# Activity
The response must be made up of the lines in the entries below that contain "middle".
%%
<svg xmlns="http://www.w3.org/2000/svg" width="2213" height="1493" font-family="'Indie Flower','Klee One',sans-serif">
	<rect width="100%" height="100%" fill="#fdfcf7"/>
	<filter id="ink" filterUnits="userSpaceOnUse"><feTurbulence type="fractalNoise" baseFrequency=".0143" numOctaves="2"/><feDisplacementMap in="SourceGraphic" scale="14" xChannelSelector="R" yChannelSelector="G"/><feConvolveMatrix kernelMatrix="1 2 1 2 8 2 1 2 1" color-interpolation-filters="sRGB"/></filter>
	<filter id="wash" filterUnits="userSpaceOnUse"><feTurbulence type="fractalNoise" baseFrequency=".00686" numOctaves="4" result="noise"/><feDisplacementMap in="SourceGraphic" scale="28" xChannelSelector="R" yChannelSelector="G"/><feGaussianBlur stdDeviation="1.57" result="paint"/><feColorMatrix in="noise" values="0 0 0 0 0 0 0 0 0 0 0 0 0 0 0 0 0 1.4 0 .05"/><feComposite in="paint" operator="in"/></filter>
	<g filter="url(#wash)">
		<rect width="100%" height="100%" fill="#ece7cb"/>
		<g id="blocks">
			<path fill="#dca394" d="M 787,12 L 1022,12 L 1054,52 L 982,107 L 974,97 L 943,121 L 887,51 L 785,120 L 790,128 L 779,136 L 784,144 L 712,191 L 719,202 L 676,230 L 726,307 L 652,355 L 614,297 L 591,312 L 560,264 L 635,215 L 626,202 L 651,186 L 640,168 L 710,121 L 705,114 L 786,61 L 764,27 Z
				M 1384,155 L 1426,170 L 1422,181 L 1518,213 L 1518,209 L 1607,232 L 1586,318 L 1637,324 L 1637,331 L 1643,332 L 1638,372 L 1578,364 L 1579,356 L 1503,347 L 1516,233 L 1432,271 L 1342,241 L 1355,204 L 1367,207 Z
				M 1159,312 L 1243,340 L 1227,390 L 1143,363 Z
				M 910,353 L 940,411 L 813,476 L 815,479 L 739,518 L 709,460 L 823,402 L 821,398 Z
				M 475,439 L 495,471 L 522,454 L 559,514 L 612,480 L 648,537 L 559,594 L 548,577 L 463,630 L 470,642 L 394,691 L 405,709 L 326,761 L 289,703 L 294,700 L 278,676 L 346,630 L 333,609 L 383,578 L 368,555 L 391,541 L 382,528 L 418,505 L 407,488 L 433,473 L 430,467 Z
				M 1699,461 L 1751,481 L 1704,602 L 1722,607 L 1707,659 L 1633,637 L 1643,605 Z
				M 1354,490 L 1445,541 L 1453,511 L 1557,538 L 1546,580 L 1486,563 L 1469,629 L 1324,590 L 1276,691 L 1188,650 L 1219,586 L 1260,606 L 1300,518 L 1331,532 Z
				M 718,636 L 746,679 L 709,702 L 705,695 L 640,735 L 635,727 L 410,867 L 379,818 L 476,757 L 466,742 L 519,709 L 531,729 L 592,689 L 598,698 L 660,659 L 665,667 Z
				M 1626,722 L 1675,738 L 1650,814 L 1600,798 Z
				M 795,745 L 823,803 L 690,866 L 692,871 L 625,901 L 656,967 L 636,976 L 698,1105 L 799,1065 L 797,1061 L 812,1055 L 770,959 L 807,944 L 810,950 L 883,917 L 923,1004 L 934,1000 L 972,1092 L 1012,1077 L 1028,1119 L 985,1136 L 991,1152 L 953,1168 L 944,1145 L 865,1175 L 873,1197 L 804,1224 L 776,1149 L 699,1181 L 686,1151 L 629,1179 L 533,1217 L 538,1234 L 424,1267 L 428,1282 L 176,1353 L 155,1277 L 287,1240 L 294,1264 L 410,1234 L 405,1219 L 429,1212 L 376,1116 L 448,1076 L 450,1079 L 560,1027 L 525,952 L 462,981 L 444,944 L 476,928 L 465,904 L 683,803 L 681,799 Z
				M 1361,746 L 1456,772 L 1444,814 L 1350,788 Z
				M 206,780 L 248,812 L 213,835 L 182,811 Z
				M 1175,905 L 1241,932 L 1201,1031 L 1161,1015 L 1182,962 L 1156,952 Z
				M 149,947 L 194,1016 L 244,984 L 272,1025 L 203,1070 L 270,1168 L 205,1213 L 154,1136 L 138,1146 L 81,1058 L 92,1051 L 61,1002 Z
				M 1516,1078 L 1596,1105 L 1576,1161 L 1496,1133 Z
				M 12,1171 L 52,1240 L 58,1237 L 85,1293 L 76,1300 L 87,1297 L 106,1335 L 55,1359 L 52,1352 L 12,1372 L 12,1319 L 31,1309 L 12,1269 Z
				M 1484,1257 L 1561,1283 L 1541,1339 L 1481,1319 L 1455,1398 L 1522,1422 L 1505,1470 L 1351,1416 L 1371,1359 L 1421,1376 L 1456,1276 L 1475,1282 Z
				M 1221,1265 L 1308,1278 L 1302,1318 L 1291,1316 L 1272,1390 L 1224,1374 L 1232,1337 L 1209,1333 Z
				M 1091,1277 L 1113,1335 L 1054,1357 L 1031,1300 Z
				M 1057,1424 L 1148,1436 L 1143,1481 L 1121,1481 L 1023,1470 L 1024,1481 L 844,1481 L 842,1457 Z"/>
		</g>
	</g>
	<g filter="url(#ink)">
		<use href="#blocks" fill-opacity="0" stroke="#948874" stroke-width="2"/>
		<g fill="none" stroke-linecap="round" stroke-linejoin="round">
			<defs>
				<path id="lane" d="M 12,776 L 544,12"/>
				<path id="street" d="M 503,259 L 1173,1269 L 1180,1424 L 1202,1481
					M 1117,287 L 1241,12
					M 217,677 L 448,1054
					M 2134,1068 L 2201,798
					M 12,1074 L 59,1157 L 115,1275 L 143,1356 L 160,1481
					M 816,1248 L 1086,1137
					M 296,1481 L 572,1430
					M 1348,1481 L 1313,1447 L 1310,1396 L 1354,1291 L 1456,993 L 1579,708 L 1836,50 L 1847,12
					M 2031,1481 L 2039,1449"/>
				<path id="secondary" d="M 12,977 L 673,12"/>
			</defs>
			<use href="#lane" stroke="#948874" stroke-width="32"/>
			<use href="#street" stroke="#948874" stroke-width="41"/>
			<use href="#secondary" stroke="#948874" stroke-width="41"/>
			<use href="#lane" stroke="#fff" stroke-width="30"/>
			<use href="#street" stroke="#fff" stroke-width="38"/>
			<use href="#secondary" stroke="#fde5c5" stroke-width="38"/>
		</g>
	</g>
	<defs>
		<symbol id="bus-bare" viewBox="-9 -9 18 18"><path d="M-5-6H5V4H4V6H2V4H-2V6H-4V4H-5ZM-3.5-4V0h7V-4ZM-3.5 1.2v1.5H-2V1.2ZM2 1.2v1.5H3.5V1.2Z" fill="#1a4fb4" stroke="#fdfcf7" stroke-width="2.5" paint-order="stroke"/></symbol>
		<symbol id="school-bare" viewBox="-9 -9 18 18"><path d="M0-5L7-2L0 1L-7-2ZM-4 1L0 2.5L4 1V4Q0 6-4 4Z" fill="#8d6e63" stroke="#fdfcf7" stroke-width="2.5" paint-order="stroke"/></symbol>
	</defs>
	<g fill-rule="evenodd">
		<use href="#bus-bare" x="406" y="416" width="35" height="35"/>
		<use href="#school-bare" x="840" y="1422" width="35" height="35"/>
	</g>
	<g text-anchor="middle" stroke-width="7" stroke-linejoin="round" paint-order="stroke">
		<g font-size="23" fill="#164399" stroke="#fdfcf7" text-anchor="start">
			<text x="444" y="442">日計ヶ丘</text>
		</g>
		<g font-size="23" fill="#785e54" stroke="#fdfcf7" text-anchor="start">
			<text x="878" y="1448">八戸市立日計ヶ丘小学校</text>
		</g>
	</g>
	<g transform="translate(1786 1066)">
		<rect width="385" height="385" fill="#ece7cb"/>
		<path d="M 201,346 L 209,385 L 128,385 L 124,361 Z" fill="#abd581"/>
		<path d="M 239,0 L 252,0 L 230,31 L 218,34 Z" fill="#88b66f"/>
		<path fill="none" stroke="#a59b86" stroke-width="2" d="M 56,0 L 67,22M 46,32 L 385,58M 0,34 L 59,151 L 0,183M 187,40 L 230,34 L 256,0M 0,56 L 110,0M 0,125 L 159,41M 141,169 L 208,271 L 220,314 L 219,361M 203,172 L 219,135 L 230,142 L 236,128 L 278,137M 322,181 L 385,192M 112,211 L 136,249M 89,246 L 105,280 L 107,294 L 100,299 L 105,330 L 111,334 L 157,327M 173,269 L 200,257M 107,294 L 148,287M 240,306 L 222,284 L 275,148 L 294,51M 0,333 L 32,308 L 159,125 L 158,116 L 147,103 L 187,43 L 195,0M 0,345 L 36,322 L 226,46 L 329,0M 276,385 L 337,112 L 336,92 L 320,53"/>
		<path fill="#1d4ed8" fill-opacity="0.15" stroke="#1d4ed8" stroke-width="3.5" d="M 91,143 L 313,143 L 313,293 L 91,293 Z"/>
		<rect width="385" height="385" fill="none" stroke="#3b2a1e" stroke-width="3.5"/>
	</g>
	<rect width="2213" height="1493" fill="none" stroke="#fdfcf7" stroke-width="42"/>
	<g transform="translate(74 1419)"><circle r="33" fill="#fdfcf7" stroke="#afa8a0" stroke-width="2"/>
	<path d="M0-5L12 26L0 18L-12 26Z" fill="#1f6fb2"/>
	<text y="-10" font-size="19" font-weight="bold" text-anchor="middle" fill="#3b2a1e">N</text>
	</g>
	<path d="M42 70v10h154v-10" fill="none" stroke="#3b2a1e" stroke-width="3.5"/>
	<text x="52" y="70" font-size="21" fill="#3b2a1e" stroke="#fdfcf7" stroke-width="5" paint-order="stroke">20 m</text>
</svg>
%%
# Solution to this problem
	<g text-anchor="middle" stroke-width="7" stroke-linejoin="round" paint-order="stroke">
	<text y="-10" font-size="19" font-weight="bold" text-anchor="middle" fill="#3b2a1e">N</text>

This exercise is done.